- Your assignment:
The line with "PETIT SPITZ Autres Couleurs : 6 Chiens" marks the first line to copy, and the line with "Dafür gibt es" marks the last. Transcribe that stretch of the data below exactly, without pictures.

________

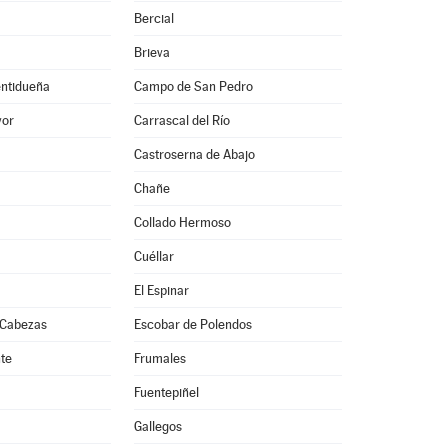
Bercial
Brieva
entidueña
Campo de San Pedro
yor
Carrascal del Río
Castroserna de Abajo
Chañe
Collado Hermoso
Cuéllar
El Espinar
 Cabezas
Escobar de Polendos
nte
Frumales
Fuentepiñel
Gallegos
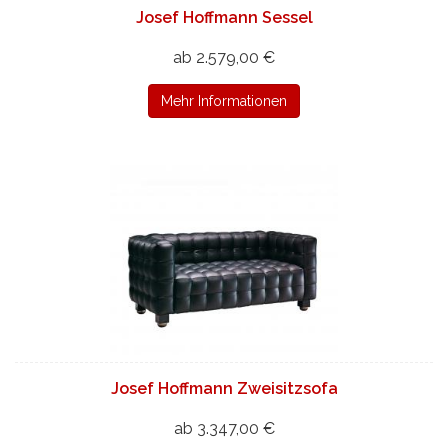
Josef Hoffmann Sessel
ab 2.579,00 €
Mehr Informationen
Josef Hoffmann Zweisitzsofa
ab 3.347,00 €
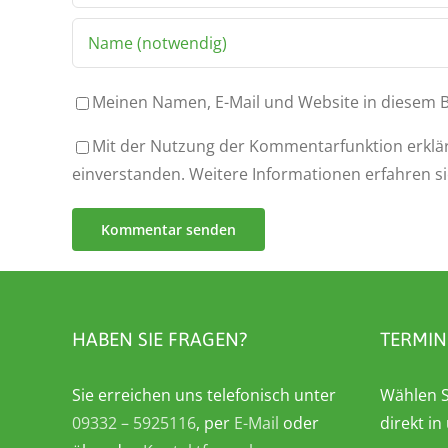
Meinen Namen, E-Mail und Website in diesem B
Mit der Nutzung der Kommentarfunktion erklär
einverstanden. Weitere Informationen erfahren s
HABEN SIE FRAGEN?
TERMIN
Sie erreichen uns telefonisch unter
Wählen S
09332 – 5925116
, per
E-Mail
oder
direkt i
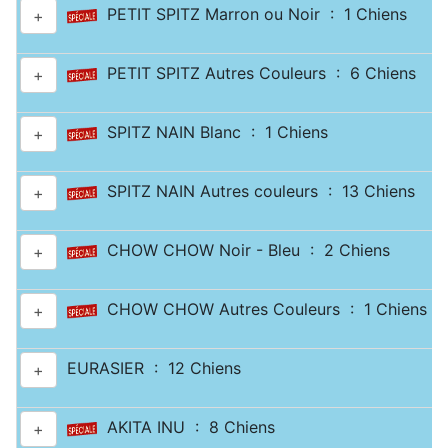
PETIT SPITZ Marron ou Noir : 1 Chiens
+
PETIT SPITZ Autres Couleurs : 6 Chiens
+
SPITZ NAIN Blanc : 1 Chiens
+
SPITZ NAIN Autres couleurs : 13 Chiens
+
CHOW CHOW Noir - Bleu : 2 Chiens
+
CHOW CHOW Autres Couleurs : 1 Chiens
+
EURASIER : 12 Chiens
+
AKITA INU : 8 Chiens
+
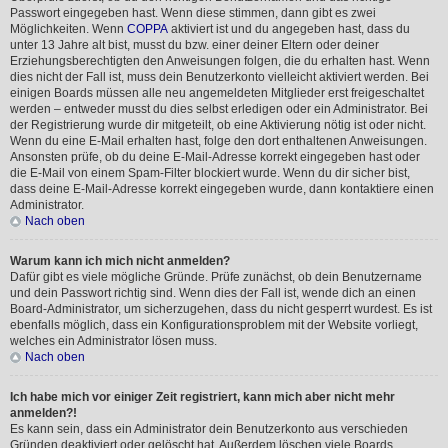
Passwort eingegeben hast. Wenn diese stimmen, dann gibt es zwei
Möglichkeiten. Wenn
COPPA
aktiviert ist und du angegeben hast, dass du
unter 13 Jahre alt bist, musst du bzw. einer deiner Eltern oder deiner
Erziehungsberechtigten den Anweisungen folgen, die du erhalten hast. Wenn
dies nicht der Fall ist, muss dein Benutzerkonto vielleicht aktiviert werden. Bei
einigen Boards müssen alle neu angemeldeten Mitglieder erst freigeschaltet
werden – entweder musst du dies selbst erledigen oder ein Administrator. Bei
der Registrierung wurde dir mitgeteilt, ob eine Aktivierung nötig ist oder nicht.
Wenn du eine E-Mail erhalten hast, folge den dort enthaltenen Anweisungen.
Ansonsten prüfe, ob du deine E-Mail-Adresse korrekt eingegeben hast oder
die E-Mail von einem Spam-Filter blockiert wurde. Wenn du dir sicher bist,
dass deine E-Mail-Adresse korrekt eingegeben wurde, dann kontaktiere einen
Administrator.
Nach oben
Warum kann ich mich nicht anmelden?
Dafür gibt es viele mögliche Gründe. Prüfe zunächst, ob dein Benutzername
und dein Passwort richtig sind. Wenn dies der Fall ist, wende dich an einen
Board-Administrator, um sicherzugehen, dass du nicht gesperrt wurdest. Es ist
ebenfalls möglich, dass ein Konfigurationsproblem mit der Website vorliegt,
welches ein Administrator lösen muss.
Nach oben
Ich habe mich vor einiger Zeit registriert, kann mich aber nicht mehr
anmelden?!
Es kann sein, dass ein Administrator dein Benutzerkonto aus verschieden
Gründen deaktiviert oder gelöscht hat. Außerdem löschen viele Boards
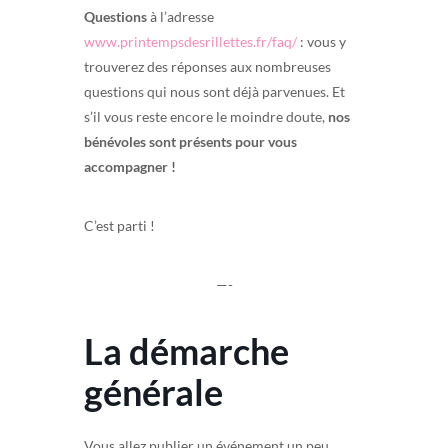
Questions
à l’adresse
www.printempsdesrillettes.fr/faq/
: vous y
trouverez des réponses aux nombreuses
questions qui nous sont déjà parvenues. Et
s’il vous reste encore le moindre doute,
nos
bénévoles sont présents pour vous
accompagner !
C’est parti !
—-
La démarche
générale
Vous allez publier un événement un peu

________

- Solution for this problem:
PETIT SPITZ Autres Couleurs : 6 Chiens
+
SPITZ NAIN Blanc : 1 Chiens
+
SPITZ NAIN Autres couleurs : 13 Chiens
+
CHOW CHOW Noir - Bleu : 2 Chiens
+
CHOW CHOW Autres Couleurs : 1 Chiens
+
EURASIER : 12 Chiens
+
AKITA INU : 8 Chiens
+
Passwort eingegeben hast. Wenn diese stimmen, dann gibt es zwei
Möglichkeiten. Wenn
COPPA
aktiviert ist und du angegeben hast, dass du
unter 13 Jahre alt bist, musst du bzw. einer deiner Eltern oder deiner
Erziehungsberechtigten den Anweisungen folgen, die du erhalten hast. Wenn
dies nicht der Fall ist, muss dein Benutzerkonto vielleicht aktiviert werden. Bei
einigen Boards müssen alle neu angemeldeten Mitglieder erst freigeschaltet
werden – entweder musst du dies selbst erledigen oder ein Administrator. Bei
der Registrierung wurde dir mitgeteilt, ob eine Aktivierung nötig ist oder nicht.
Wenn du eine E-Mail erhalten hast, folge den dort enthaltenen Anweisungen.
Ansonsten prüfe, ob du deine E-Mail-Adresse korrekt eingegeben hast oder
die E-Mail von einem Spam-Filter blockiert wurde. Wenn du dir sicher bist,
dass deine E-Mail-Adresse korrekt eingegeben wurde, dann kontaktiere einen
Administrator.
Nach oben
Warum kann ich mich nicht anmelden?
Dafür gibt es viele mögliche Gründe. Prüfe zunächst, ob dein Benutzername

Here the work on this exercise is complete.